Teşbihte hata olmasın, mantar birer gibi İHL açılmaya ve dönüştürülmeye başlanınca ve bu okulları açma konusunda adeta bir yarış başladığında, bir endişemi dile getirmiştim birkaç yerde.

Bu okulları çok sayıda açarsanız, kaliteyi düşürürsünüz. Bu okullar genel lise işlevi görmeye başlar. Diğer liselerden çıkan hırsız, dolandırıcı vb. suç işleyenler pek yakında İHL’lerden çıkmaya başlar. Bu da bu okulların halkın gözündeki itibarını düşürür” türünden bir şeyler söylemiştim.

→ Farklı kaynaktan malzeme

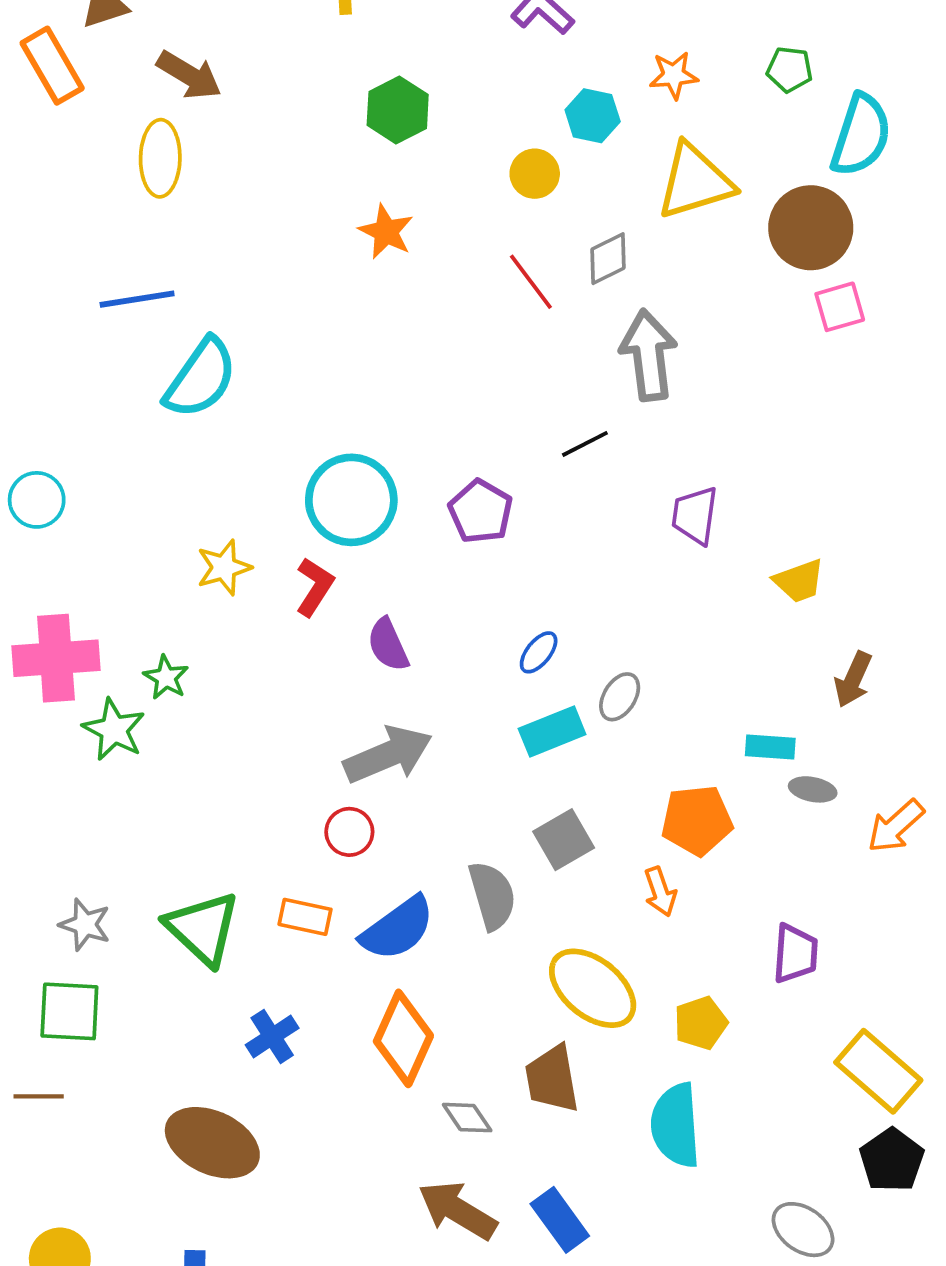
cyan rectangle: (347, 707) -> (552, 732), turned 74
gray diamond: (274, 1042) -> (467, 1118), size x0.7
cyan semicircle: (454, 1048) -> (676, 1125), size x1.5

Benim bu endişem pek az kişi haricinde tepki çekti. “Ne biçim konuşur bu böyle. Bu adam İHL düşmanı. İHL’lerden zarar gelmez. Buralarda Allah demeyi öğrenseler yeter” demişler gıyabımda.

Şimdi geldiğimiz nokta nedir bilmiyorum. Dile getirdiğim endişede hangi noktadayız bunu da bilmiyorum. Zira elimizde bir veri ve yapılmış bir araştırma yok.

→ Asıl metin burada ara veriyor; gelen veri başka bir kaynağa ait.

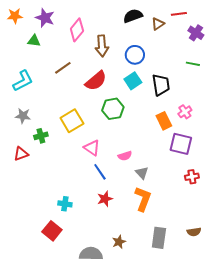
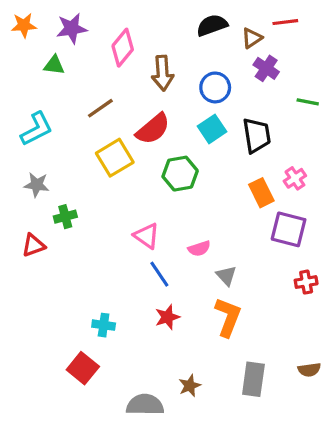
purple star: (45, 18) -> (72, 28), turned -30
purple cross: (196, 33) -> (266, 68), moved
yellow square: (72, 121) -> (115, 158), moved

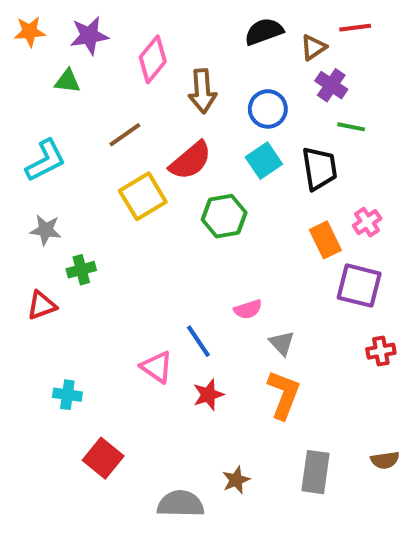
green line: (308, 102) -> (351, 127), moved
pink triangle: (147, 236) -> (157, 367), moved
cyan cross: (104, 325) -> (67, 395), moved

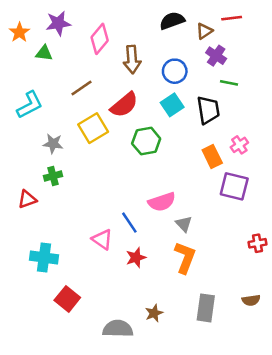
orange star: (30, 32) -> (19, 32), moved, turned -30
gray star: (46, 230) -> (53, 144), moved
pink semicircle: (248, 309) -> (162, 202), size x1.5
red cross: (381, 351) -> (258, 243), moved
cyan cross: (67, 395) -> (44, 258), size x1.5

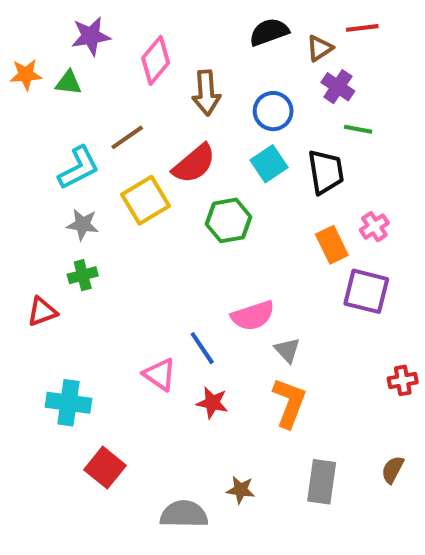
orange star: (19, 32) -> (26, 75), moved, turned 30
cyan L-shape: (30, 105) -> (79, 168), moved
red star: (136, 258) -> (212, 403), turned 30
brown semicircle: (251, 300) -> (393, 470), turned 126
brown star: (154, 313) -> (241, 490), turned 30

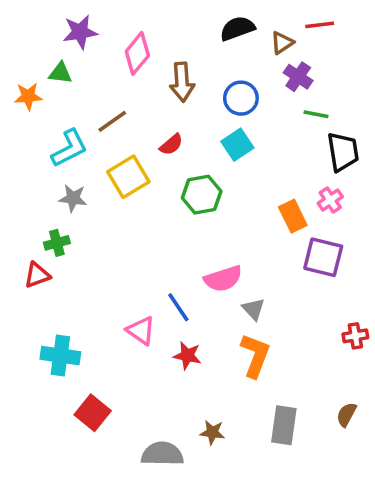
orange star: (26, 75) -> (28, 96), moved
red semicircle: (194, 164) -> (171, 145), size x0.6
black trapezoid: (326, 172) -> (343, 152), moved
green cross: (83, 275) -> (57, 243), moved

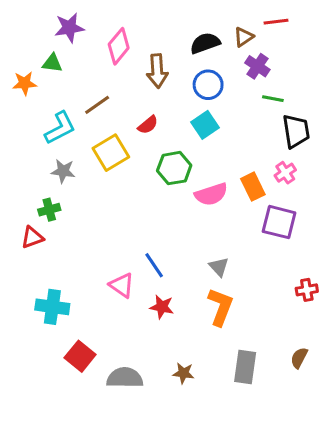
black semicircle: (237, 28) -> (205, 43), moved
pink semicircle: (223, 279) -> (211, 194), moved
gray semicircle: (162, 454) -> (125, 378), moved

Şu var ki proje kapsamına alınmış ve sınavla öğrenci alan bazı AİHL dışındaki çoğu okulda öğrenci mevcudunda her geçen yıl bir azalma var.

Bir diğer husus, eskiden bir toplulukta bir İHL mezunu varken şimdi çok sayıda imam hatip mezunu kişilere rastlamak mümkün. Eskiden İHL mezunu elle gösterilir, bu okuldan mezun olan kişilere iltifat edilirdi. Şimdi ise sayısı çokça olduğu için bu okul mezunlarına eskisi gibi ilgi ve iltifat yok. Hatta “Bir de İHL mezunu. Bu ne biçim imam hatipli” deniyor.

İHL’liler son yıllarda bir idari göreve getirilmede sanki tercih sebebi gibi bir izlenim var. Çoğu idari birimlerde bu okul mezunlarına rastlamak mümkün. Şöhret sahibi kişiler arasında da İHL’liler var. Suç işleyen İHL’liler de var. Haliyle suç işleyen İHL mezunları toplumda dikkat çekiyor.

Ben de İHL mezunuyum deyip yaşantısıyla ve yaptıklarıyla infiale sebebiyet veren İHL mezunlarının tek tük kalmasını, İHL’lerden çok sayıda açılmaya başladığında dile getirdiğim endişemin çıkmasını asla istemiyorum. Çünkü hiç kimsenin okuduğu ve halkın teveccüh gösterdiği okulu lekelemeye hakkı yok.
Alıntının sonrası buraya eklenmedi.